---------- TEXTO DE ORIGEN
El arte del toreo
Actualizado: GuardarEl día en que Toshio Ito se presentó en nuestro despacho de Hong Kong, antes de hablar de los azarosos intereses de Marubeni Corporation en China, me espetó: «¿domina usted el arte del toreo?». Alertado sobre mi condición confesa de andaluz, se encontraba en la obligación de preguntarme semejante vaguedad folclórica, sobre todo porque conmigo podía hablar con desenfado, mirándome a los ojos, mas no así con mi amigo y compañero Lu Hong Tao, al que le sudaba el lampiño bigote al contener la ira, siempre que se encontraba ante un japonés. El descomunal pueblo chino, aún sus segmentos más juveniles, mantiene un turbulento rescoldo de odio en las venas hacia Japón y su cultura. Son enconos indigestos, iras primarias, pasiones coléricas que proceden del inmenso sufrimiento padecido durante la invasión japonesa en China. La masacre de Nanjing cuesta trabajo asimilarla aún hoy, por mucha indulgencia y capacidad de olvido y perdón con que se encare.
--------------------
---------- REGISTROS DEL LISTADO
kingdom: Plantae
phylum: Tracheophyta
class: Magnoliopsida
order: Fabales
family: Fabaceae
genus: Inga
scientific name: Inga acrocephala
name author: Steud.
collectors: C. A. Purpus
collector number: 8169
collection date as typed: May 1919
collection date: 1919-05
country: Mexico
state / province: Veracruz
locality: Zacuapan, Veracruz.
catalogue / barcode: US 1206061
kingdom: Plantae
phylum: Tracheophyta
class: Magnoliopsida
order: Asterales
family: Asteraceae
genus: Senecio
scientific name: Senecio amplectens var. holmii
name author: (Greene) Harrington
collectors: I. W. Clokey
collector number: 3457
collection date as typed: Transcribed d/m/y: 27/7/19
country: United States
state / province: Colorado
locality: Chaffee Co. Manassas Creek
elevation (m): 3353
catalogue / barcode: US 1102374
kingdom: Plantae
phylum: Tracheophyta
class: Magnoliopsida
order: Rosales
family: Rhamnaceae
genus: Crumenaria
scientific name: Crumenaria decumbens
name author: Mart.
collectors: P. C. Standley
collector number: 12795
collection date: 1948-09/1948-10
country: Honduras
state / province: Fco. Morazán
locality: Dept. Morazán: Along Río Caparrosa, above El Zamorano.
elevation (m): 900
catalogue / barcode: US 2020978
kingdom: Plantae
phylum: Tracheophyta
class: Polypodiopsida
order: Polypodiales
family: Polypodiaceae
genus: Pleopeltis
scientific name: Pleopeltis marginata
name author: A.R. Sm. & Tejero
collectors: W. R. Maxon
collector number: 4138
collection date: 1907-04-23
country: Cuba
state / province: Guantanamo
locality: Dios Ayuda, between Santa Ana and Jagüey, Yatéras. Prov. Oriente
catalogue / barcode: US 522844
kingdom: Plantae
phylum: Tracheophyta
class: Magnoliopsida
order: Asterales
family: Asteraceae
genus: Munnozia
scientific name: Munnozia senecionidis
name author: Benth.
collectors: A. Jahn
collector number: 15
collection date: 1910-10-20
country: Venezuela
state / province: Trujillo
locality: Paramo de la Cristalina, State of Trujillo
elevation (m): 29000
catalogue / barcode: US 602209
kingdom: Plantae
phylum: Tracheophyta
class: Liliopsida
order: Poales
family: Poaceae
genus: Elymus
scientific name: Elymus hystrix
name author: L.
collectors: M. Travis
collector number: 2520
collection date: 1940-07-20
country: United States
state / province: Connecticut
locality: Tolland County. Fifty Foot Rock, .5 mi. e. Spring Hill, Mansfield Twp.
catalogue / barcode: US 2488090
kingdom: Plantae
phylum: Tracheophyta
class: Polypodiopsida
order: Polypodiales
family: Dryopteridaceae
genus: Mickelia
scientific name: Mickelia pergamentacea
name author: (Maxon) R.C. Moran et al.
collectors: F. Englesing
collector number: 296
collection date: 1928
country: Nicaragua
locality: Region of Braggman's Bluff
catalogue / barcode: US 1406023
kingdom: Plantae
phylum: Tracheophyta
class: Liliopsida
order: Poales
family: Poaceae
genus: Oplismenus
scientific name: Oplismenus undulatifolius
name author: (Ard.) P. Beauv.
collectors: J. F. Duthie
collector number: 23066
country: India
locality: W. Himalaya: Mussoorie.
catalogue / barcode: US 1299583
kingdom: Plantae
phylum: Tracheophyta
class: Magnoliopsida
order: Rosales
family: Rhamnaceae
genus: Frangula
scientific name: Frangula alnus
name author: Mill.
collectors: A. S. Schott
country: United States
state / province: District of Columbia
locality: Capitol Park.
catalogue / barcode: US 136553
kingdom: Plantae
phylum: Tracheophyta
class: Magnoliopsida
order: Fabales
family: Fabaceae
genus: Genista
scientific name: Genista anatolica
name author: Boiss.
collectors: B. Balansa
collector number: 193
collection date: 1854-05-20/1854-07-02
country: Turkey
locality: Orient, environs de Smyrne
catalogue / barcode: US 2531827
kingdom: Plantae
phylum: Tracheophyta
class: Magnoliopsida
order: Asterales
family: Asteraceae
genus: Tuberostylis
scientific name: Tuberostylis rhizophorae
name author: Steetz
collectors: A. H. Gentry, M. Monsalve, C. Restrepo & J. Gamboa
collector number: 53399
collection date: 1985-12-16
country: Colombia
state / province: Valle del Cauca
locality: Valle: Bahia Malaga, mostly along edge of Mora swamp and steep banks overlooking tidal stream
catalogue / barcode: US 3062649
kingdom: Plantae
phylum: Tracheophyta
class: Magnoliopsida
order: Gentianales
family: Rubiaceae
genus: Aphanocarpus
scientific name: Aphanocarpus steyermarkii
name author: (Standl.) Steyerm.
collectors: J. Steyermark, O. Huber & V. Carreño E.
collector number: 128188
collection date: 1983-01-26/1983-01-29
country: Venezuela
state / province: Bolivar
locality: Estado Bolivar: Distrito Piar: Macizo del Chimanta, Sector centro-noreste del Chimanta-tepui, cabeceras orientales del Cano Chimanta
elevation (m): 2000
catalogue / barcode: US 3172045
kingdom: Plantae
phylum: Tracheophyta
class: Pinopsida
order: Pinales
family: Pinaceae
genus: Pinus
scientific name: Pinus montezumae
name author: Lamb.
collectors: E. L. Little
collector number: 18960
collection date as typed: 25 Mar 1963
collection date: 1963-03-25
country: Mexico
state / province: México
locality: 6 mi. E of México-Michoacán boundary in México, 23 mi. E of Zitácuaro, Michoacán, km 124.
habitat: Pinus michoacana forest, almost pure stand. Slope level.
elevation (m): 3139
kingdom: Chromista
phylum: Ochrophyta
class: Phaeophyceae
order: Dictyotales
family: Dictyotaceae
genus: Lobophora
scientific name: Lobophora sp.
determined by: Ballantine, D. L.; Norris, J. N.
--------------------
PROBLEMAS Y TAREAS
a) Explica en una a tres oraciones de dónde procede, según el texto sobre el arte del toreo, el odio del pueblo chino hacia Japón y su cultura.
b) Prosigue el texto sobre el arte del toreo a partir de su última oración.
El listado es un material aparte, independiente del texto.

RESPUESTAS AL EJERCICIO
a) Ese odio procede del inmenso sufrimiento que el pueblo chino padeció durante la invasión japonesa en China. La masacre de Nanjing cuesta trabajo asimilarla aún hoy, por mucha indulgencia y capacidad de olvido y perdón con que se encare.

b)
El ingerir en crudo los grandes sapos verdes de la historia resulta altamente indigesto, pero aún así hay que hacer lo imposible por masticarlos a conciencia y acompañar su ingesta con algún carminativo sosegador. Para arrostrar los sugestivos zarandeos de la vida social y asociativa hay que abandonar, en todas las cunetas de todos los caminos, cualquier atisbo de rencor, de encono y rabia, dejándole descoyuntada la espina dorsal a la zaina memoria de la historia con un ajustado trincherazo a lo Antoñete. Ya seguro Ito que yo no era torero, siguió sin embargo consultándome sus dudas de samurái. Le decía que el arte del toreo se basa en tres inflexiones en el decurso del drama: la de parar, la de templar y la de mandar.
No puede visualizarse el porvenir gozoso de los pueblos desde los saldos insolutos de las guerras, desde los clamores vindicativos de trinchera y los alaridos que emanan de las checas, sin diagnosticar los hechos, sin sosiego interpretativo y sin reciedumbre de carácter. No existe ningún ungüento más sanador que la indulgencia del amor, ni alegato más conciliador y edificante que el olvido. Hay que elevar el espíritu y sus miras para lidiar mirando al tendido, por atrabancada que sea la envestida y aciaga la faena.